The increase in the number of services in the power distribution grid leads to a massive increase in task data. Power distribution internet of things (PDIoT) is the specific application of internet of things (IoT) in the power distribution grid. By deploying a large number of PDIoT devices, the voltage, active power, reactive power, and harmonic parameters are collected to support distribution grid services such as fault identification and status detection. Therefore, PDIoT utilizes massive devices to collect and offload tasks to the edge server through 5G network for real-time data processing. However, how to dynamically select edge servers and channels to meet the energy-efficient and low-latency task offloading requirements of PDIoT devices still faces several technical challenges such as task offloading decisions coupling among devices, unobtainable global state information, as well as interrelation of various quality of service (QoS) metrics such as energy efficiency and delay. To this end, we firstly construct a joint optimization problem to maximize the weighted difference between energy efficiency and delay of devices in PDIoT. Then, the joint optimization problem is decomposed into a large-timescale server selection problem and a small-timescale channel selection problem.
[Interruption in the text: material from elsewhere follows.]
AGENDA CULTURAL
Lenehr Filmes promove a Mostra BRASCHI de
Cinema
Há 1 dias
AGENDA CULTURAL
Next, we propose an ML-based two-stage task offloading algorithm, where the large-timescale problem is solved by two-side matching in the first stage, and the small-timescale problem is solved by adaptive
ε
-greedy learning in the second stage. Finally, simulation results show that compared with the task offloading delay-first matching algorithm and the matching theory-based task offloading strategy, the proposed algorithm performs superior in terms of energy efficiency and delay.